By being 100 percent in control of her own schedule, Flesché was able to make time for family when and how she wanted. To maintain a healthy balance, Flesché says, “No working during family time!” Separating work time from family time allows one to be more mentally and emotionally present during each.

April Perry, founder of Learn.Do.Become, helps others “architect lives worth living” between time spent with her family. While her four children are at school or finishing up homework, April builds her business. When everyone in the family is free, they work together to complete housework, yardwork, cooking and other chores before having fun.

“Running a business from home with four active children definitely requires a lot of patience and creativity!” April says. “It’s definitely a team effort, and there are many days I wonder what we were thinking, but overall, it works for us and we enjoy being able to spend so much time with each other and with our children.”
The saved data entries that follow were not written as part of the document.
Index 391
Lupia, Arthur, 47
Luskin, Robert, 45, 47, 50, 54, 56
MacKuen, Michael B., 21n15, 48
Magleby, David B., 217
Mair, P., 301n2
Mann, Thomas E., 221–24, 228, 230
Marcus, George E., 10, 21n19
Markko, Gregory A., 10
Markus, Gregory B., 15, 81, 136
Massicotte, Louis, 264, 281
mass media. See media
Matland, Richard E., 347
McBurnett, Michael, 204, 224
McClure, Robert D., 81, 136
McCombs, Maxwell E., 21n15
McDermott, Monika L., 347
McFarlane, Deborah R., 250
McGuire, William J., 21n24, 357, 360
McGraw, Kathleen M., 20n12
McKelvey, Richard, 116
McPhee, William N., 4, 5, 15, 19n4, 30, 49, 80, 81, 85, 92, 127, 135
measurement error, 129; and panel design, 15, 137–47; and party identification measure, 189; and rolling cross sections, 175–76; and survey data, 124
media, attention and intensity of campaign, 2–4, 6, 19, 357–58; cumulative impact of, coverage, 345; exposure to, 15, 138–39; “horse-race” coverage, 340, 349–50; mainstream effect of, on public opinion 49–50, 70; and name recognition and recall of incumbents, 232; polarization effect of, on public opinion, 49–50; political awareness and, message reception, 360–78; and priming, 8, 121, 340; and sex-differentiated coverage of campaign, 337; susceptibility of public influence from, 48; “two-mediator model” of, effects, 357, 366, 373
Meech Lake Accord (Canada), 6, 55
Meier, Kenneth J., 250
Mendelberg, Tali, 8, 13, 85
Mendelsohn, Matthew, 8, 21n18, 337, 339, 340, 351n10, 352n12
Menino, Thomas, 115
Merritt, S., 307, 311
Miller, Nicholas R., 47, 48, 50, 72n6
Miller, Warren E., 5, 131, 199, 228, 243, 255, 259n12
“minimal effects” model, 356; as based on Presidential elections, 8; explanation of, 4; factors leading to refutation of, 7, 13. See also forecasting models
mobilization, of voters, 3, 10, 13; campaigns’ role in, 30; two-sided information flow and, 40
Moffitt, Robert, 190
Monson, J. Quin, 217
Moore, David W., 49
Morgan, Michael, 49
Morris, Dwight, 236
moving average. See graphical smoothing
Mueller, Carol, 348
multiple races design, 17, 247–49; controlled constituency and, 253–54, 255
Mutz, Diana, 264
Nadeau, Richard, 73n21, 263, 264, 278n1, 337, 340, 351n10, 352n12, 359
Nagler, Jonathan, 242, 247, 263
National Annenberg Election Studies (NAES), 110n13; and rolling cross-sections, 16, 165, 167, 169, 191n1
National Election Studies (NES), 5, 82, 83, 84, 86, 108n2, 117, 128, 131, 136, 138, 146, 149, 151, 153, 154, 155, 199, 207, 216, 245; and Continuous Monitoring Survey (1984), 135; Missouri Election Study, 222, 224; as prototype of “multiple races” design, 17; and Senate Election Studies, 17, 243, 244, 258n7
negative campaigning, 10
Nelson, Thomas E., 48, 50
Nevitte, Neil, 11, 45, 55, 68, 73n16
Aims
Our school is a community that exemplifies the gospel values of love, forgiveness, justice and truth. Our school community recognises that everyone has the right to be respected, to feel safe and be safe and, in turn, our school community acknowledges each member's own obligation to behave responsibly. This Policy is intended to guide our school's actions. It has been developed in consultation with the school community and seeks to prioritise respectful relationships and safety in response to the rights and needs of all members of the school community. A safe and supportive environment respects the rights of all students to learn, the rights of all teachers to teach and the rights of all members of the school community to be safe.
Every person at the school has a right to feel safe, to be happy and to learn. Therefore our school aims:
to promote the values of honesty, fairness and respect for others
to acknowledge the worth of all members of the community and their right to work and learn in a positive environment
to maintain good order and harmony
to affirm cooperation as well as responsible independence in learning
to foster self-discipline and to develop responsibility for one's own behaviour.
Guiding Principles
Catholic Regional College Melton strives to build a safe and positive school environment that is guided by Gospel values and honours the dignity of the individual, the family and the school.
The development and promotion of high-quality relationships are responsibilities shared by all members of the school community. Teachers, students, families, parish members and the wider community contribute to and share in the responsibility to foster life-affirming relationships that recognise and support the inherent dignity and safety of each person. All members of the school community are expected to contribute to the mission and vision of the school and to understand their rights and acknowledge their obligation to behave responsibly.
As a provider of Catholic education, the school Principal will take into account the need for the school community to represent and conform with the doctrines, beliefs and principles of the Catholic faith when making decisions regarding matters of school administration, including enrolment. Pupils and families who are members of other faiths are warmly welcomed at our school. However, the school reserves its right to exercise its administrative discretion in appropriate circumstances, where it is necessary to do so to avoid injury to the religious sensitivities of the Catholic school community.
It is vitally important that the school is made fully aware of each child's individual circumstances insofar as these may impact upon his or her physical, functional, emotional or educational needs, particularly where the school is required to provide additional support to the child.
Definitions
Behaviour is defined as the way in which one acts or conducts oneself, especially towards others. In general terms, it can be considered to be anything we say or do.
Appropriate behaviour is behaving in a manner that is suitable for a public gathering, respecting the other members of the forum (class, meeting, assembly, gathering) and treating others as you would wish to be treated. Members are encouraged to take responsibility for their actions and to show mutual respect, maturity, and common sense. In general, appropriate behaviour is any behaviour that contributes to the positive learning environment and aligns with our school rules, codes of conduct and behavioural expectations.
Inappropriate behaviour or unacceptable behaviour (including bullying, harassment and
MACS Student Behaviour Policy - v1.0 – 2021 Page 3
Nicole Rogers didn’t exclude her kid from any part of the entrepreneurial process — at least, not at the beginning. Nicole founded Agriprocity, a company that fosters long-term, direct relationships between farmers and food processors. Before and during startup, Nicole travelled around the world conducting research for her business, attending conferences and meetings that each took her one step closer to opening. She did it all with her baby boy.

“Taking a baby across the ocean from Dubai to Canada made the journeys challenging,” Nicole says of the process. “Now, our son attends nursery in our office building so we can have flex time with him.” The absence of physical distance between Nicole’s family and her business makes it much easier to remain close with her husband and son.

By capitalizing on their own motherhood

Though some may view parenting as business setback, mompreneurs like Flesche, who teaches other moms how to start their own companies, and Heather, who helps other families stay safe through Get Safe Academy, view it as a major advantage. Sarah Jagger, founder of Domestic Objects, knows she can appeal her products (gorgeous, handmade play tents) to other parents, because they were originally made for her own kids. She also knows her tents are a great way of encouraging imaginative play without the use of technology.

“My customers are almost always moms who are looking for ways to keep their kids active, off electronics, and engaged,” Sarah says. “Today, iPads and other electronics are embedded in children’s lives, and I wanted to find ways to get them using their imagination, playing with each other, being active and having fun. From the marketing side, I think my story helps me sell.”

By owning it

Unfortunately, it’s all too common for working women to receive hurtful comments and questions regarding their abilities to raise happy families while advancing their careers. Mompreneurs experience this tenfold. Rachel Olsen, founder of Best Mom Products and author of the book Shark Tank Mompreneurs Take a Bite Out of Publicity, says she followed the entrepreneurial path to demonstrate female leadership to her daughters, which only strengthens her ability to deflect negative comments from others.

“It’s not for everybody, and it doesn’t need to be,” Rachel says of parenthood and business ownership. “We all have our own path to follow, and when someone discounts my choices in anything, I look at it as a reflection of what they internally have going on — issues they haven’t resolved in their own life. I don’t take it personally.”

Kalika Yap, founder of Luxe Link, The Waxing Co., Citrus Studios, and many others knows as a serial entrepreneur that her unique business lifestyle is right for her and her family. “I don’t feel guilty at all. I know what I do [for] myself or my family is for all of us. I also work very hard and try my best in both work and family life. I’m ‘all in,’” Kalika says.

Kalika is on track to starting a brand new company with her children called Conscious Kids, which will focus on ethical leadership in school-age children. By involving her kids directly in business ownership, Kalika is both a positive role model and a more interactive mother.

It certainly wasn’t easy, but these eight mompreneurs managed to master business ownership without sacrificing family. What will you do with your entrepreneurial career, now that you know anything is possible?